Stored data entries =
Segment Open
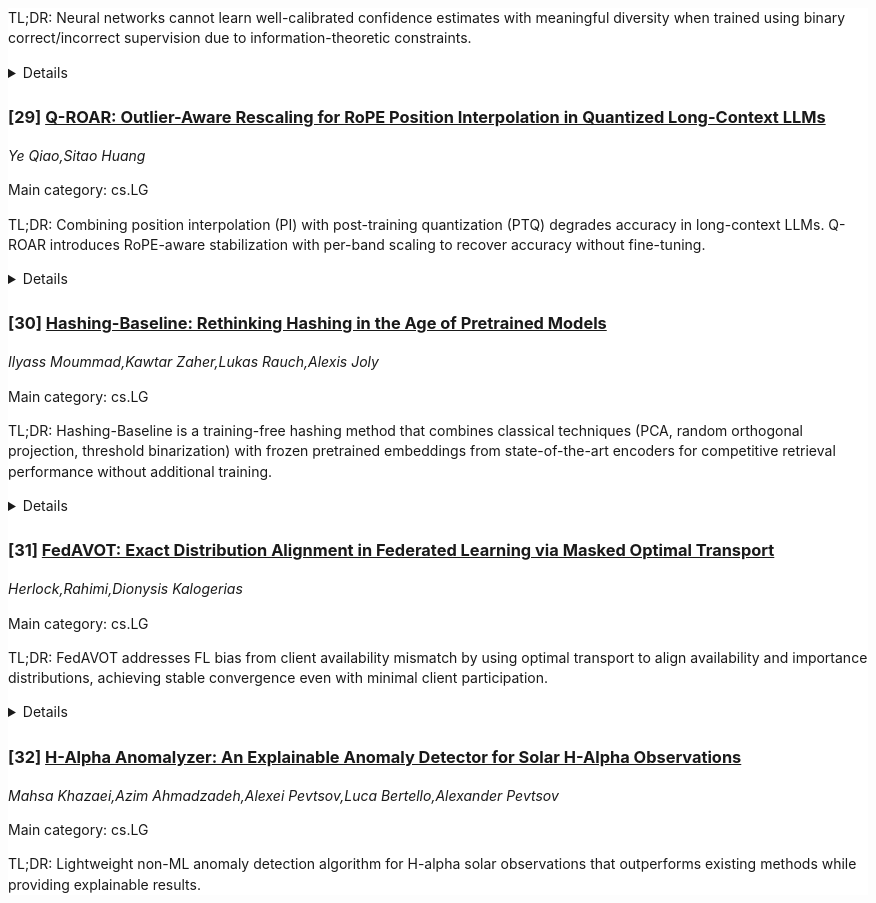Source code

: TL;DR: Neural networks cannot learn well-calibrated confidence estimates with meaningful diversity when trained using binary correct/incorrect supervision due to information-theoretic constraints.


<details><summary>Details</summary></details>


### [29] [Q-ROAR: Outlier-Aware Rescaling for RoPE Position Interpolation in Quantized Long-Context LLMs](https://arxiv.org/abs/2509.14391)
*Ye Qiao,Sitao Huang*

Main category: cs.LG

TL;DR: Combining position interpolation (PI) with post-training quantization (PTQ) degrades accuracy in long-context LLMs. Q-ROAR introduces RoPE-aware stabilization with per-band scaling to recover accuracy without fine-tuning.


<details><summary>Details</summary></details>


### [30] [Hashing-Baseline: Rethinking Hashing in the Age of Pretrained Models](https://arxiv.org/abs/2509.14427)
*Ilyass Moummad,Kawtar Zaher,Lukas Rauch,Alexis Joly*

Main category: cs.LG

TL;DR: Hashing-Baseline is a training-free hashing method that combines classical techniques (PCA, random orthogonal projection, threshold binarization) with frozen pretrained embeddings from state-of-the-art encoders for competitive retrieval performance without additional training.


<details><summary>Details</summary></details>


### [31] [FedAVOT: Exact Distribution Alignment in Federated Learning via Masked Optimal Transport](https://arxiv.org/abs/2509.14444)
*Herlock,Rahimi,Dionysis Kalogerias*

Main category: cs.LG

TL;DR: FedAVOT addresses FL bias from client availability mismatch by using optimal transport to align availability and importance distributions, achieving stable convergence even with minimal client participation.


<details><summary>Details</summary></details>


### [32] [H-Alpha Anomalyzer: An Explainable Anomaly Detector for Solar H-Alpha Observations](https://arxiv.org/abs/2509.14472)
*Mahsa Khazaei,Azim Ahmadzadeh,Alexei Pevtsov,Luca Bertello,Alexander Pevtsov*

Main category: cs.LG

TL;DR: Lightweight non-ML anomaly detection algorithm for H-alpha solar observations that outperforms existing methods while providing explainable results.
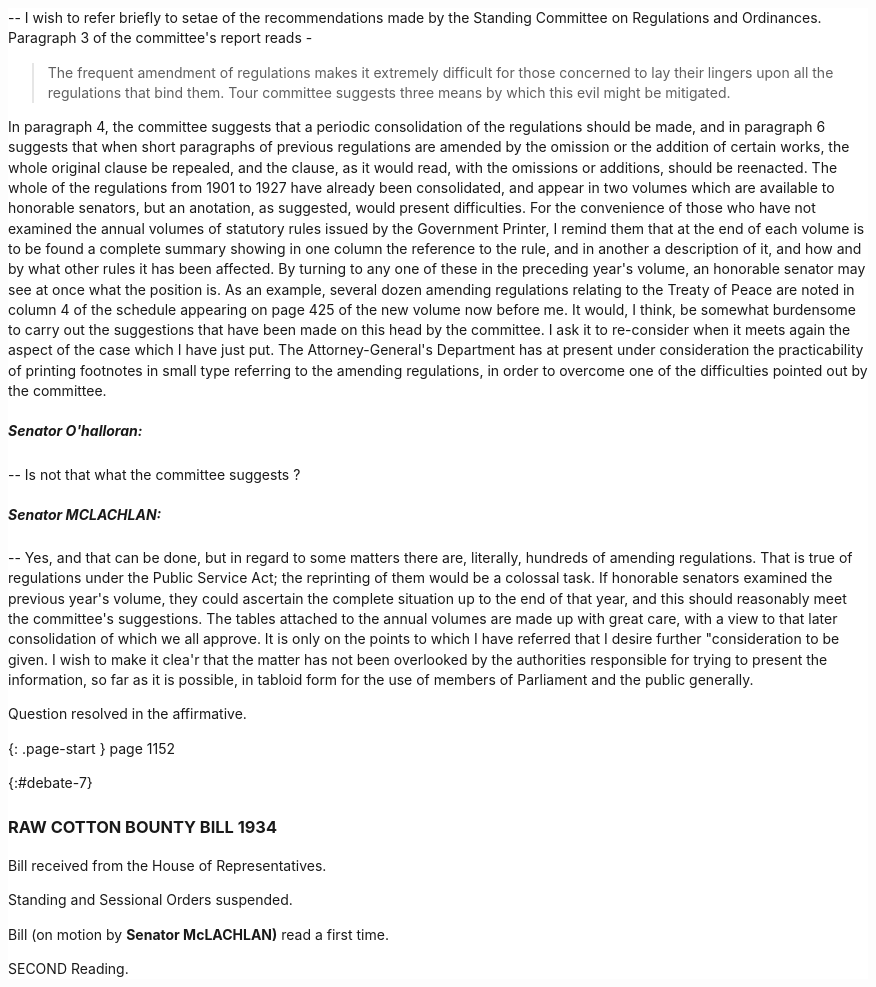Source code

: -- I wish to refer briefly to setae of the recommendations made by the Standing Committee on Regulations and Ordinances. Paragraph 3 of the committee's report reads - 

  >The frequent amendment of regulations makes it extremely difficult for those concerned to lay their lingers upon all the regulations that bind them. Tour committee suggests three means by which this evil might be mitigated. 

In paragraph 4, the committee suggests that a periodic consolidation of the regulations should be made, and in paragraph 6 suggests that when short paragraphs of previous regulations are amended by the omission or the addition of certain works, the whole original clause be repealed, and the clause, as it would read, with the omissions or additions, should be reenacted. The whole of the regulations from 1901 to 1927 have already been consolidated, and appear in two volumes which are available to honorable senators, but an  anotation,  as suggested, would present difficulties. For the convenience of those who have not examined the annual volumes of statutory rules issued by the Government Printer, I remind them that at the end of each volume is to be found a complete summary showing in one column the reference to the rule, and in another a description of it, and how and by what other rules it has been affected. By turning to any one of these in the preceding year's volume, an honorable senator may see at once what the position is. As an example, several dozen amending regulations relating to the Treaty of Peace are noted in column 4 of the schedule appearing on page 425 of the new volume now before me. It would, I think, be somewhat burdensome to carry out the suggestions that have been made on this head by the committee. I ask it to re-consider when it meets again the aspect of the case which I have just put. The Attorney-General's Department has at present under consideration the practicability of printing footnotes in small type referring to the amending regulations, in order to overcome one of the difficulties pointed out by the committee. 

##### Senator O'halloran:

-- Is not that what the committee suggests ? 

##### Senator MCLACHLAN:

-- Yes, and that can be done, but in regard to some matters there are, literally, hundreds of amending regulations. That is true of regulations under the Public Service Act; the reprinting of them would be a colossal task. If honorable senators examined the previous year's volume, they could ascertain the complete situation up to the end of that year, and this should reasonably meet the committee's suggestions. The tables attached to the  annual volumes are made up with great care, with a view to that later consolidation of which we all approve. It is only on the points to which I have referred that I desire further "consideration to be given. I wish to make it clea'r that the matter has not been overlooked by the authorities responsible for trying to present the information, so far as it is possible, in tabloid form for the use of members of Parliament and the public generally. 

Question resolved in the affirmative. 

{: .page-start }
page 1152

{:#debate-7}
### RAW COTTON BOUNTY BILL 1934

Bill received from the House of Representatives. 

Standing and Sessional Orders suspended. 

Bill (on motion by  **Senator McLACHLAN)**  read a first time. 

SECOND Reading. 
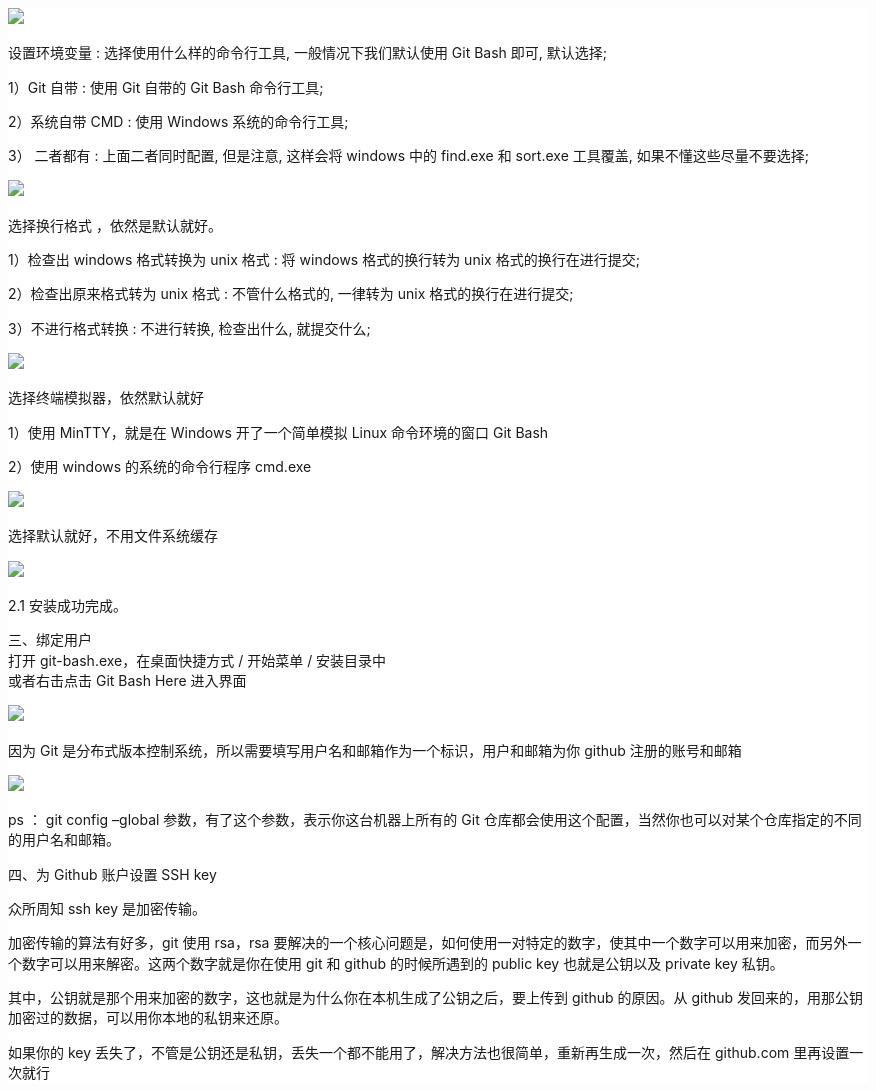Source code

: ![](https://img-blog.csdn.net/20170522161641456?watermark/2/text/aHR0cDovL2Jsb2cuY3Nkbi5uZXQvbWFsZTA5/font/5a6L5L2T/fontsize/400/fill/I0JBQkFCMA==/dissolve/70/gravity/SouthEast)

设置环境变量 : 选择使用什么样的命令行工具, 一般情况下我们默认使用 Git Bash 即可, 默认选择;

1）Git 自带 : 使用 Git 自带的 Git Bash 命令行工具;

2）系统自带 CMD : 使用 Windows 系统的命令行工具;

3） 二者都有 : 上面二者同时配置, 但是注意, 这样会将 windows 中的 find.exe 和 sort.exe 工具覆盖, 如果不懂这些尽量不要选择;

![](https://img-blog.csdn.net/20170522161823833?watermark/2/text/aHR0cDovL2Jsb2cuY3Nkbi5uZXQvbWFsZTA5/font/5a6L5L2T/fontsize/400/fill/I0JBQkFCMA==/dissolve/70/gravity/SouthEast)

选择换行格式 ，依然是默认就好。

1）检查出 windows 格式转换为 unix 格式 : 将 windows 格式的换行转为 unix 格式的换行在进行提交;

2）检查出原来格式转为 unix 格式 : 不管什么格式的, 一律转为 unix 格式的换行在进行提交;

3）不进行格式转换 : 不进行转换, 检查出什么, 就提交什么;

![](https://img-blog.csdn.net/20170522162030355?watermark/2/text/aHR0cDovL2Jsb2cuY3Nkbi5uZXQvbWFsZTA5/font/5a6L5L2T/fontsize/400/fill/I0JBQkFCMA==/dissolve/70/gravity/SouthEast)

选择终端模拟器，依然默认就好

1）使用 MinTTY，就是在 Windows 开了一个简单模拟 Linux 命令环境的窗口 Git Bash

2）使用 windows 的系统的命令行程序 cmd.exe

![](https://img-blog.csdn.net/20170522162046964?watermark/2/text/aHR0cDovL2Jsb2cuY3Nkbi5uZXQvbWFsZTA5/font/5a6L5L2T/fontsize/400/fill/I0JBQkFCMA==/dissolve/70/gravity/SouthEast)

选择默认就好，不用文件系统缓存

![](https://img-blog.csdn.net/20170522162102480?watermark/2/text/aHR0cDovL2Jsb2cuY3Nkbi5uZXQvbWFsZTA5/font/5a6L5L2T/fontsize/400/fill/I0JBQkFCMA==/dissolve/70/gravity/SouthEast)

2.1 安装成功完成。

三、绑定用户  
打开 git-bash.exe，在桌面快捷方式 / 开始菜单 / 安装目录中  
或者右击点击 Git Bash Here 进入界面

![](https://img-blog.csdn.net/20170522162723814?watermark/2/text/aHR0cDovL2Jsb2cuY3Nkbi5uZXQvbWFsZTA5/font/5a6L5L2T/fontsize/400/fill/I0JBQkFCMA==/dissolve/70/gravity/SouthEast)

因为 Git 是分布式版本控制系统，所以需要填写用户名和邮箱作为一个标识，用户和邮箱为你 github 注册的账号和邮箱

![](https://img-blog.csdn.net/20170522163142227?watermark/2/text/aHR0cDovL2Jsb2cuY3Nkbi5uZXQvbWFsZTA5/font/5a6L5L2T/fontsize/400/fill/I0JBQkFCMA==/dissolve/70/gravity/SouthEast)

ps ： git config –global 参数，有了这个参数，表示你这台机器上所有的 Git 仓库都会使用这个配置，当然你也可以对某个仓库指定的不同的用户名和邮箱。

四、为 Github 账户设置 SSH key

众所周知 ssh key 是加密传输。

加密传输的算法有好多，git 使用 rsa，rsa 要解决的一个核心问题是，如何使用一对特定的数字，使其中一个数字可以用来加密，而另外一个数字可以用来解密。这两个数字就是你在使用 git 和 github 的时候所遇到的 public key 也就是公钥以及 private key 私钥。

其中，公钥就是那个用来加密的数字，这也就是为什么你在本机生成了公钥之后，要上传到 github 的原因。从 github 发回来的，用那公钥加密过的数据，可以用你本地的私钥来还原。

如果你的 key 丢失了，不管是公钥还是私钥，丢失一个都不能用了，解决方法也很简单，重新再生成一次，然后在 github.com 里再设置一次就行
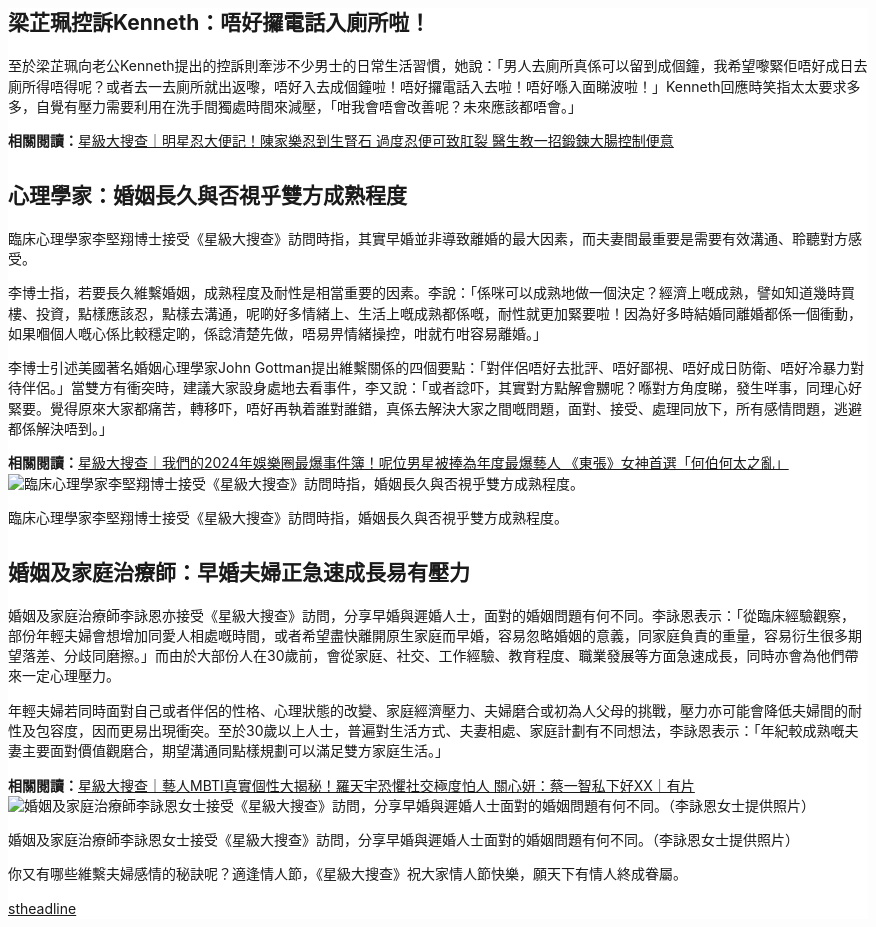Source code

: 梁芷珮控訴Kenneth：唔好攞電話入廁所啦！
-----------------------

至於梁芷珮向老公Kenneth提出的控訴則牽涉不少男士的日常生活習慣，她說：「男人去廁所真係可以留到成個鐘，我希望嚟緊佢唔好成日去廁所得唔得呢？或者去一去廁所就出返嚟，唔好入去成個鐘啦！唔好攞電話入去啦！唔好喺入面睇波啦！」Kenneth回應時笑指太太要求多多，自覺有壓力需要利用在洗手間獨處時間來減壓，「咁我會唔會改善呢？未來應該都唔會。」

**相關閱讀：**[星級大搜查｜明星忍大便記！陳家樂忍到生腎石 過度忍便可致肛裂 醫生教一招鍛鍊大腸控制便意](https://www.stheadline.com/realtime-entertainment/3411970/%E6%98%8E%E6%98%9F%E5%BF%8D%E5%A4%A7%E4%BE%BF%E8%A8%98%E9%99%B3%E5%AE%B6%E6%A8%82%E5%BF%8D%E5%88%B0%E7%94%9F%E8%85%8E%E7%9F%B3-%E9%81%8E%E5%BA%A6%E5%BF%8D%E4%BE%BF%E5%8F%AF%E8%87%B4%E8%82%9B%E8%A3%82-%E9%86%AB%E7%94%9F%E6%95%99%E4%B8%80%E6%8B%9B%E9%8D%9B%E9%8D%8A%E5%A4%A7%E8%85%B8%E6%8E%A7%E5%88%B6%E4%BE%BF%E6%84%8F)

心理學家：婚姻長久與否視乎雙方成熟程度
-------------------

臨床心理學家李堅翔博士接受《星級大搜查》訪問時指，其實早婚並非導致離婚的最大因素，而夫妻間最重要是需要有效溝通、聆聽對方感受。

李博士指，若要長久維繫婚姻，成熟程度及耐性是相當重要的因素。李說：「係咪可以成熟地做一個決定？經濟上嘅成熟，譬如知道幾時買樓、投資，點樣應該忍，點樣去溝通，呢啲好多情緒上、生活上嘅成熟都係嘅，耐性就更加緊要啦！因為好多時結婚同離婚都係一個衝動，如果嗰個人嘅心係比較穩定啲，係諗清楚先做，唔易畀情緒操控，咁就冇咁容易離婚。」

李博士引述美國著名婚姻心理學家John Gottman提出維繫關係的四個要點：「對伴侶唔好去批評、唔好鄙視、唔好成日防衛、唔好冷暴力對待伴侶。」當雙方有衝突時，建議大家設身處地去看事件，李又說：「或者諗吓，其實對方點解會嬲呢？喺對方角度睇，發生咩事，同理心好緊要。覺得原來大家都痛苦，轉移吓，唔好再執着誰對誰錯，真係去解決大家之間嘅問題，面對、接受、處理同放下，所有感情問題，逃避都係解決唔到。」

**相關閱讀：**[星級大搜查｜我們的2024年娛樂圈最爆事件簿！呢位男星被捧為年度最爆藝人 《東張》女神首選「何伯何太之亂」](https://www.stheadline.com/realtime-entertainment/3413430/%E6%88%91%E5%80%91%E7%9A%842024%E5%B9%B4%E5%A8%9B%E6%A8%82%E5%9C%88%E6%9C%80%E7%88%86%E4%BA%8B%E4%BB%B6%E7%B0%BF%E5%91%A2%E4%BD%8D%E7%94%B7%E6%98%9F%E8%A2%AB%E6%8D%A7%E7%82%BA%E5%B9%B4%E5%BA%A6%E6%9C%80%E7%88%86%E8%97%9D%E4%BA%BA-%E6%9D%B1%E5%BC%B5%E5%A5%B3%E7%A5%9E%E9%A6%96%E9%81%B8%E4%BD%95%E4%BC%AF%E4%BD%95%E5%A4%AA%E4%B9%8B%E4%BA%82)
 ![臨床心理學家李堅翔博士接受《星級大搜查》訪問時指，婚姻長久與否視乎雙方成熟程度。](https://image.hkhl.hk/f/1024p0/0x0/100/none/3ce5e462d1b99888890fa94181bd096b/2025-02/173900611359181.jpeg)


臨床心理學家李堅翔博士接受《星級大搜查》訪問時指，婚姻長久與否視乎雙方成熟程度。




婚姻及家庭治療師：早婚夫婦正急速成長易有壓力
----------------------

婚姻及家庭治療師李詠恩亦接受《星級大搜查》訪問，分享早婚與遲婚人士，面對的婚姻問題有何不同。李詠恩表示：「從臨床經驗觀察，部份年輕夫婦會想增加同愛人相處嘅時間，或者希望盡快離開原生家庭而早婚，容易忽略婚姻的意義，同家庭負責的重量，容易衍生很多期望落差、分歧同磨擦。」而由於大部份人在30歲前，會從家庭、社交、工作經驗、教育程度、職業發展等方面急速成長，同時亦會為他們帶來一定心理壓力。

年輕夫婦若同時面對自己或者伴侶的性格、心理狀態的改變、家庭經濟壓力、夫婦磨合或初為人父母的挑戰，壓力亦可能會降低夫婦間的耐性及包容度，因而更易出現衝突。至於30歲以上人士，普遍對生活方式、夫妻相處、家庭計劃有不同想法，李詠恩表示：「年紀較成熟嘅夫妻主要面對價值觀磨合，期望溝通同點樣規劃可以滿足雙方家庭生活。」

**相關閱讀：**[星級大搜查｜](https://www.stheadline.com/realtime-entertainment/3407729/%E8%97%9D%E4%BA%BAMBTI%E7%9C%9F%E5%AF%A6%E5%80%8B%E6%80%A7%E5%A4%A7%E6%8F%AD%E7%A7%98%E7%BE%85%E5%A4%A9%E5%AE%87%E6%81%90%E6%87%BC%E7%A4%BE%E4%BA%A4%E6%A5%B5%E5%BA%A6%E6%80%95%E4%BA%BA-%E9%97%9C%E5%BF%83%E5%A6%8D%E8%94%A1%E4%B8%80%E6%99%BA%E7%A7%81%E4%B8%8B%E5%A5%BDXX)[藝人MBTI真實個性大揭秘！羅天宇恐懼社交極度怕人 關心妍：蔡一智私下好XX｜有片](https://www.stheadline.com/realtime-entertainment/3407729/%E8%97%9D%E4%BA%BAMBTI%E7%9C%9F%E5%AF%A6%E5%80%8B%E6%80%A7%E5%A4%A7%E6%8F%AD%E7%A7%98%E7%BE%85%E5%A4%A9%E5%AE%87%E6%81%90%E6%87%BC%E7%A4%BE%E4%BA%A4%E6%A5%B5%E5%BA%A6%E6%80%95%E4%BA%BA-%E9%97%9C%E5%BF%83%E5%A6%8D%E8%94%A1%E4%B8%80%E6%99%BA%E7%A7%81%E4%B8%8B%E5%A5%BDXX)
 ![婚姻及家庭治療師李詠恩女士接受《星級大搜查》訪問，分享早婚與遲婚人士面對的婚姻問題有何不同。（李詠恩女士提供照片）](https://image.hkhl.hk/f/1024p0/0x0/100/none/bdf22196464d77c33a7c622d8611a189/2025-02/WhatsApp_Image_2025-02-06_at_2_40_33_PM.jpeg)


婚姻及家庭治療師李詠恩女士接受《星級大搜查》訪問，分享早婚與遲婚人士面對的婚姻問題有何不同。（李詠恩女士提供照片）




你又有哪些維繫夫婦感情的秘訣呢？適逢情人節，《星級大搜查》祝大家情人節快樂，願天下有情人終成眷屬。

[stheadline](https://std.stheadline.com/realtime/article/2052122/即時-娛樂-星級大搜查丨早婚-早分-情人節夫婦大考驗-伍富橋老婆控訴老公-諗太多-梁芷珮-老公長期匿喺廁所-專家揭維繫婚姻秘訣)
Segment Closed
Write out exactly the lines that fall from the line with "wish to refer" to the line with "might be mitigated." in the records above, keeping both ends.

: -- I wish to refer briefly to setae of the recommendations made by the Standing Committee on Regulations and Ordinances. Paragraph 3 of the committee's report reads - 

  >The frequent amendment of regulations makes it extremely difficult for those concerned to lay their lingers upon all the regulations that bind them. Tour committee suggests three means by which this evil might be mitigated. 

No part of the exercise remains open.